I love GM crops?

i love gm?

If you’ve been reading the Mail and Guardian recently, you might be surprised by my saying things like

“I like the idea of organic, but it seems difficult to feed entire populations on organic produce. I think one solution could be GM crops, despite the unsavoury business model.”

I was a little surprised myself. I’ve never said that.

In an, I suspect futile, attempt to set the record straight here’s what I did say in my interview with the Mail and Guardian. I realise that I may have brought this misquoting upon myself. The questions that the interviewer asked were ones that commonly get put, and they needed time and space to undermine their premises, space which isn’t necessarily aligned with our soundbite-driven media.

Still, it’s a long way from “There are always better ways of doing things than GM crops”, which I did say, to “I think one solution could be GM crops”, which I didn’t.

When the M&G posts the interview online, I’ll link to it (and check it against the transcript I’ve got here – the one advantage of email interviews). And I’ll be dropping their editorial people a line. Until then, here’s the unedited exchange…

What got you interested in this subject?

I’d been studying the global justice movement throughout the 1990s, and was involved with the World Trade Organization protests in Seattle in 1999. One of the most inspirational groups I saw there was Via Campesina, an international organisation of landless workers and small farmers with, by some estimates 100 million members, who had a profoundly moving and eminently practical vision of change that respected equality and social justice. It was through them that I came to appreciate the journey food takes, from farm to fork. This was the single most important step in a voyage running from the United Nations to the World Bank to, finally, broad based democratic movements for change.

How does South Africa reproduce the systems you describe?

South Africa is a poster-child of a country both stuffed and starved. The obesity rate in South Africa is the same as in the United States with 57% of women and 29% of men either obese or overweight (with a far higher rate among black women than white, with Indian and coloured somewhere in between). Yet in 2004, nearly 3% of deaths in South Africa were attributable to malnutrition.

South Africa also embodies another key contradiction (about which more below) – that of profoundly unequal land distribution. A few very large farms lie in the hands of a minority, while the majority of people in rural areas with limited or no access to their own land. It is these people who, more than any other group in South Africa, risk dying of hunger.

And yet South Africa is also home to Shoprite, Africa’s largest retailer. Shoprite has moved across the continent and even to India with surprising ferocity. And not everyone is happy with its arrival in the countries where it sets up shop. Farmers in Zambia were so incensed by Shoprite’s arrival, and its refusal to buy crops from them, that they threatened to burn the company down.

And herein lies the central contradiction. While a few people get very rich, those most likely to go hungry are the rural poor, and those most likely to be obese are the urban poor. And they go hungry because they’re either too poor to afford food at all, or can only afford the cheapest, and most unhealthy food.

How can we reconcile capitalism with a better way of eating? What would be a better way of eating?

== SUPPLIED RECORDS ==
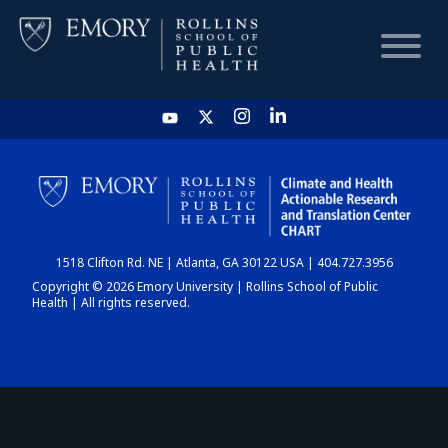
HOME
CHART
1518 Clifton Rd. NE | Atlanta, GA 30122 USA | 404.727.3956
DASHBOARD
Copyright © 2026 Emory University | Rollins School of Public
Health | All rights reserved.
NEWS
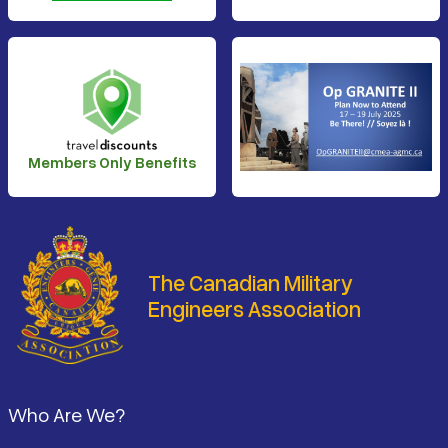
Members Only Benefits
The Canadian Military
Engineers Association
Footer
Who Are We?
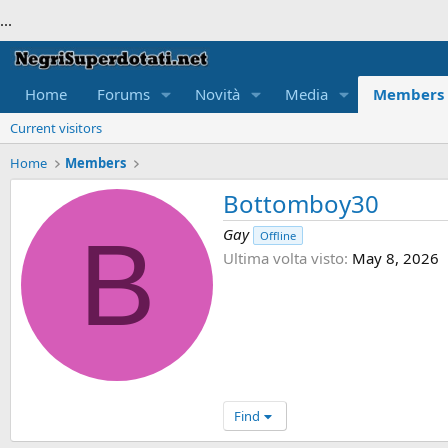
...
Home
Forums
Novità
Media
Members
Current visitors
Home
Members
Bottomboy30
B
Gay
Offline
Ultima volta visto
May 8, 2026
Find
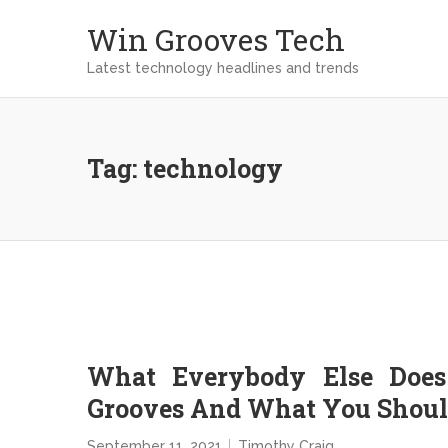
Win Grooves Tech
Latest technology headlines and trends
Tag:
technology
What Everybody Else Does
Grooves And What You Should
September 11, 2021
Timothy Craig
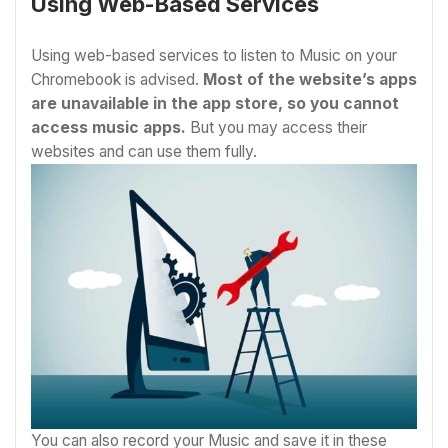
Using Web-Based Services
Using web-based services to listen to Music on your
Chromebook is advised.
Most of the website’s apps
are unavailable in the app store, so you cannot
access music apps.
But you may access their
websites and can use them fully.
You can also record your Music and save it in these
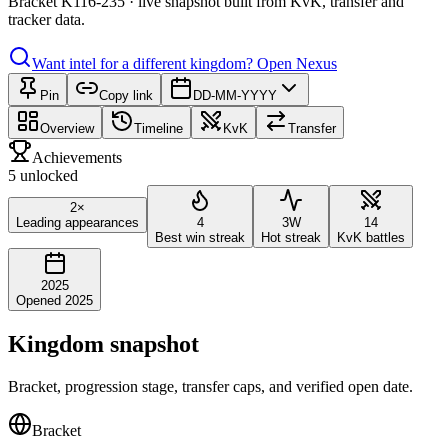
Bracket K116-235 · live snapshot built from KvK, transfer and
tracker data.
Want intel for a different kingdom?
Open Nexus
Pin
Copy link
DD-MM-YYYY
Overview
Timeline
KvK
Transfer
Achievements
5 unlocked
2×
Leading appearances
4
3W
14
Best win streak
Hot streak
KvK battles
2025
Opened 2025
Kingdom snapshot
Bracket, progression stage, transfer caps, and verified open date.
Bracket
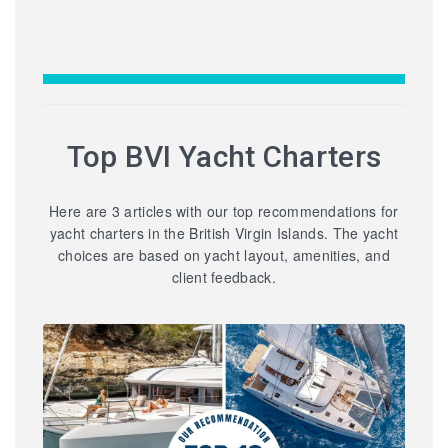
Top BVI Yacht Charters
Here are 3 articles with our top recommendations for
yacht charters in the British Virgin Islands. The yacht
choices are based on yacht layout, amenities, and
client feedback.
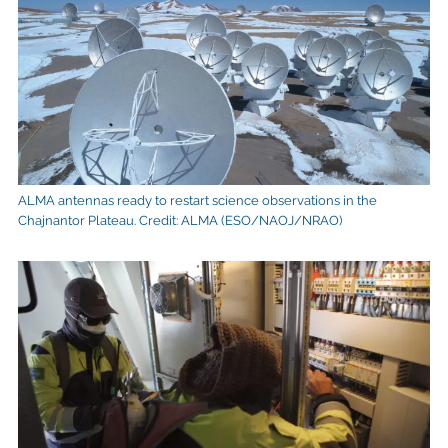
ALMA antennas ready to restart science observations in the
Chajnantor Plateau. Credit: ALMA (ESO/NAOJ/NRAO)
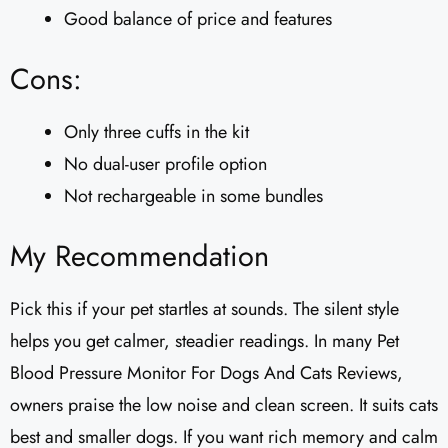
Good balance of price and features
Cons:
Only three cuffs in the kit
No dual-user profile option
Not rechargeable in some bundles
My Recommendation
Pick this if your pet startles at sounds. The silent style
helps you get calmer, steadier readings. In many Pet
Blood Pressure Monitor For Dogs And Cats Reviews,
owners praise the low noise and clean screen. It suits cats
best and smaller dogs. If you want rich memory and calm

== ACTIVITY LIST ==
A. Return the section of the GM crops post that opens with the words containing "South Africa is a poster-child" and closes with "attributable to malnutrition.", word for word.
B. Retype the records from their start through the line containing "Who Are We?", both ends included, with every line exactly as it stands. Leave the pictures out.

== ANSWERS PER TASK ==
A.
South Africa is a poster-child of a country both stuffed and starved. The obesity rate in South Africa is the same as in the United States with 57% of women and 29% of men either obese or overweight (with a far higher rate among black women than white, with Indian and coloured somewhere in between). Yet in 2004, nearly 3% of deaths in South Africa were attributable to malnutrition.

B.
HOME
CHART
1518 Clifton Rd. NE | Atlanta, GA 30122 USA | 404.727.3956
DASHBOARD
Copyright © 2026 Emory University | Rollins School of Public
Health | All rights reserved.
NEWS
Members Only Benefits
The Canadian Military
Engineers Association
Footer
Who Are We?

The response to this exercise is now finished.